/codra-rst-parser

Mirror/fork of the Joty et al (2015) CODRA RST discourse parser. Original URL: http://alt.qcri.org/tools/discourse-parser/

Primary LanguageGAP

This repo is a mirror of the Joty et al (2015) CODRA RST discourse parser
(original URL: http://alt.qcri.org/tools/discourse-parser/).

If you are looking for a *simple* way to install and run CODRA,
please have a look at my other repo https://github.com/NLPbox/codra-docker .

If you are interested in seeing graphical output of your parse trees,
need to convert between different RST file formats
and/or would like to use other RST parsers as well, check out
https://github.com/arne-cl/rst-workbench for an overview.


Original README below:
------------------------

Author: Shafiq Joty [sjoty@qf.org.qa]


For parsing a raw text, you should run discourse segmenter followed by discourse parser.  

------------------------
Running Discourse Segmenter:

Command:
	python Discourse_Segmenter.py <infile>

Required packages/tools:

1. Charniak's reranking parser (Available from https://github.com/BLLIP/bllip-parser). 
	a. put it in Tools/CharniakParserRerank and install it.

2. Taggers from UIUC (from http://cogcomp.cs.illinois.edu/page/software)
	a. Download POS tagger and shallow chunker [LBJPOS.jar, LBJChunk.jar, LBJ2.jar, LBJ2Library.jar]
        b. Put these in Tools/UIUC_TOOLs/

3. Install scikit-learn and scipy (see for example: http://scikit-learn.org/stable/install.html)

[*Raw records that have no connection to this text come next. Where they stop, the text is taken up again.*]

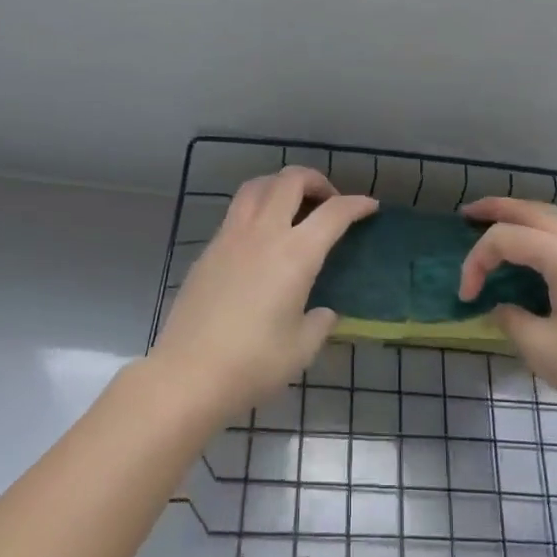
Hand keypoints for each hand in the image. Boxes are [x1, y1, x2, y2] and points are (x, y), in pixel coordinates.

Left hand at [151, 167, 377, 424]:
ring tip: (293, 206)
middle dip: (316, 180)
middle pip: (290, 180)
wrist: (187, 375)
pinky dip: (257, 207)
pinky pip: (237, 211)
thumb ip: (319, 323)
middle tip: (329, 202)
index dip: (357, 204)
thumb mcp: (301, 349)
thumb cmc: (252, 364)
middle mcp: (263, 234)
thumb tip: (322, 312)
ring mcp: (230, 237)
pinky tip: (262, 238)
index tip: (370, 207)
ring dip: (281, 185)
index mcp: (295, 255)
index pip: (334, 213)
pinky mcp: (208, 250)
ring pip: (257, 186)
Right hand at [460, 198, 556, 431]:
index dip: (477, 262)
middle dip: (497, 208)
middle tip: (467, 215)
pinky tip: (531, 247)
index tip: (466, 298)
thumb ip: (510, 318)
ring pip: (555, 218)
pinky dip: (542, 229)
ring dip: (523, 214)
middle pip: (533, 211)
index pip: (507, 239)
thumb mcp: (539, 348)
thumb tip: (501, 307)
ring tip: (496, 221)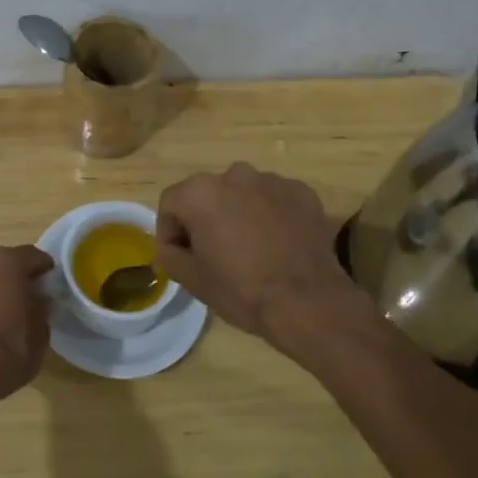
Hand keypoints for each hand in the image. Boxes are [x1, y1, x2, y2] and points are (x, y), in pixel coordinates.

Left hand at [0, 244, 54, 412]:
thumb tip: (40, 298)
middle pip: (9, 261)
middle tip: (33, 297)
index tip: (52, 285)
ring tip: (11, 309)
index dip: (46, 270)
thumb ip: (42, 308)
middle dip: (21, 275)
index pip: (34, 256)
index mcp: (7, 262)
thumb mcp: (40, 334)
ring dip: (0, 284)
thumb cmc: (7, 353)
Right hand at [156, 163, 371, 355]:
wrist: (308, 302)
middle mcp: (234, 175)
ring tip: (251, 248)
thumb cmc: (241, 290)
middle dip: (206, 218)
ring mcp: (272, 180)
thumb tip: (169, 247)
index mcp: (201, 193)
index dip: (170, 231)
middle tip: (214, 253)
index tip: (180, 256)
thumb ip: (170, 256)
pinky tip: (279, 244)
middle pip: (208, 194)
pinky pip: (275, 199)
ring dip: (240, 213)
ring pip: (243, 194)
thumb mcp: (193, 280)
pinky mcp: (302, 191)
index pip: (171, 203)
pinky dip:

4. Install java if not installed (see for example: https://help.ubuntu.com/community/Java)

5. Make sure the Tools/SPADE_UTILS/bin/edubreak is set to executable.

6. Now run the segmenter using the command above. If it shows errors in apply_model method in loading the model, then it is due to differnt versions of the logistic regression in sklearn. 
	- To overcome this, open the commented "train_model" in do_segment method and run the segmenter. This learns the model and saves it. 
        - If it runs once, you don't need to run train_model again. You should comment it to save time. 

---------------------
Running Discourse Parser:

Command:
	python Discourse_Parser.py <discourse segmented file> 

Required packages:

1. Install wordNet (for example, On ubuntu you can write: apt-get install science-linguistics) and set the WNHOME environment variable to the WordNet directory. WNHOME should contain the dictionary files. 
2. Install WordNet::QueryData (http://search.cpan.org/dist/WordNet-QueryData/QueryData.pm; also provided). To install it properly you may need to set the $wnHomeUnix and $wnPrefixUnix to the appropriate directories.

License:
The Discourse Parser is an Open Source Software, and is released under the Common Public License. You are welcome to use the code under the terms of the licence for research purposes ONLY, however please acknowledge its use with a citation:

[1] Shafiq Joty, Giuseppe Carenini, Raymond Ng and Yashar Mehdad. Combining Intra- and Multi-sentential Rhetorical Parsing for Document-level Discourse Analysis.In Proceedings of the 51st Annual Meeting of the Association for Computational Linguistics (ACL 2013), Sofia, Bulgaria

[2] Shafiq Joty, Giuseppe Carenini and Raymond Ng. A Novel Discriminative Framework for Sentence-Level Discourse Analysis. In Proceedings of the Conference on Empirical Methods in Natural Language Processing and the Conference on Natural Language Learning (EMNLP-CoNLL 2012), Jeju, Korea.